Yo vivía perplejo descubriendo las ideas y los hábitos del mago furtivo. Yo establecía su parentesco y semejanza son los músicos irlandeses, juntados en la corte por una invitación honorable de Carlomagno. Uno de esos ministriles había depositado entre las manos del emperador difunto, al celebrarse la inhumación, un evangelio artístico.

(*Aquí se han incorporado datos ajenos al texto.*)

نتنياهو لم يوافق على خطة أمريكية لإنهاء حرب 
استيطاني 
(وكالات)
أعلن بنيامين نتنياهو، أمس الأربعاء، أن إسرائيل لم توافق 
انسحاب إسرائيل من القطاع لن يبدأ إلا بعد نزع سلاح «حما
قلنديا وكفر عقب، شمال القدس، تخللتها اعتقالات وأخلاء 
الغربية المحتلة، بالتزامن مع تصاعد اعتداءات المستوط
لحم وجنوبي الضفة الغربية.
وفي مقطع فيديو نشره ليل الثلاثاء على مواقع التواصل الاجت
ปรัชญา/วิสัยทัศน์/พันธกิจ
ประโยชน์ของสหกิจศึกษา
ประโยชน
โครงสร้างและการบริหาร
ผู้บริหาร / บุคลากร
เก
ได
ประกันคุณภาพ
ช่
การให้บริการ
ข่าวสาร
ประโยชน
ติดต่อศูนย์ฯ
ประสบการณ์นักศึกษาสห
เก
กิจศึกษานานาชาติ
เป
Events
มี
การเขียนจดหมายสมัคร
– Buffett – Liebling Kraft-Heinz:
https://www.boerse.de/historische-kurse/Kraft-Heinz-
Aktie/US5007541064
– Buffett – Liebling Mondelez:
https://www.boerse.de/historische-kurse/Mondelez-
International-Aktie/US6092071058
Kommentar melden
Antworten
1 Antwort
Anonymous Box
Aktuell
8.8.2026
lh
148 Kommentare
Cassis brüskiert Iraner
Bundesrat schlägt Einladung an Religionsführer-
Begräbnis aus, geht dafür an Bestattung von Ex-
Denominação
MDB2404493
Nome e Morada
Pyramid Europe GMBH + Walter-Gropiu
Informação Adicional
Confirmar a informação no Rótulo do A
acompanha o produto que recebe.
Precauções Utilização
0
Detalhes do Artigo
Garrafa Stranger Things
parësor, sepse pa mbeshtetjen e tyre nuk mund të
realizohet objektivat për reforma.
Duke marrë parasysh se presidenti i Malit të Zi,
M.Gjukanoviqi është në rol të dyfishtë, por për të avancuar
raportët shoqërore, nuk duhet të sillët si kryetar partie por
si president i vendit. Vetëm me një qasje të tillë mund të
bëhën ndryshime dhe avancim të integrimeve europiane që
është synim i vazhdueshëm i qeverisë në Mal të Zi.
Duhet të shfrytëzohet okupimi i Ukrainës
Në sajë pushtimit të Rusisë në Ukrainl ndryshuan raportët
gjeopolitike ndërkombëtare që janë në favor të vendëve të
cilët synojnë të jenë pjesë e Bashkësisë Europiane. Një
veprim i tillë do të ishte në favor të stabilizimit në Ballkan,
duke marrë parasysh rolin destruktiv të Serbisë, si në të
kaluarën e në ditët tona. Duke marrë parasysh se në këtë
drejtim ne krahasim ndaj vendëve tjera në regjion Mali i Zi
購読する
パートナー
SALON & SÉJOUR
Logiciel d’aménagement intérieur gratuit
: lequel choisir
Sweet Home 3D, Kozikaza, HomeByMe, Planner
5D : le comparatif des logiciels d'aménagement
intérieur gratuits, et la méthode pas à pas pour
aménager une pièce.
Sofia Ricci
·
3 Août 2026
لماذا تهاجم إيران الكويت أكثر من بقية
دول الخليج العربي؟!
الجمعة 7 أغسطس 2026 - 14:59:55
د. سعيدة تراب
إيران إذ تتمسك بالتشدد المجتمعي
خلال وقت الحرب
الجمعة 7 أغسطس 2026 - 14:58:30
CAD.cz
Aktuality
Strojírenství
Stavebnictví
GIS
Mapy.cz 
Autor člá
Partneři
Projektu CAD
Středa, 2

El mago furtivo no cesaba de honrar la memoria de su hija y sopesaba entre los dedos la corona de perlas de su frente. La doncella había nacido con el privilegio de visitar el mundo en una carrera alada. La muerte la cautivó en una red de aire, artificio de cazar aves, armado en alto. Su progenitor la había bautizado en el mar, siguiendo una regla cismática, y no alcanzó su propósito de comunicarle la invulnerabilidad de un paladín resplandeciente.
El mago preludiaba en su cornamusa, con el fin de celebrar el nombre de su hija, una balada guerrera en el sosiego nocturno y de esa misma suerte festejaba el arribo de la golondrina en el aguaviento de marzo.
La voz de los sueños le inspiró el capricho de embellecer los últimos días de su jornada terrestre con la presencia de una joya fabulosa, a imitación de los caballeros eucarísticos. Se despidió de mí advirtiéndome su esperanza de recoger al pie de un árbol invisible la copa de zafir de Teodolinda, una reina lombarda.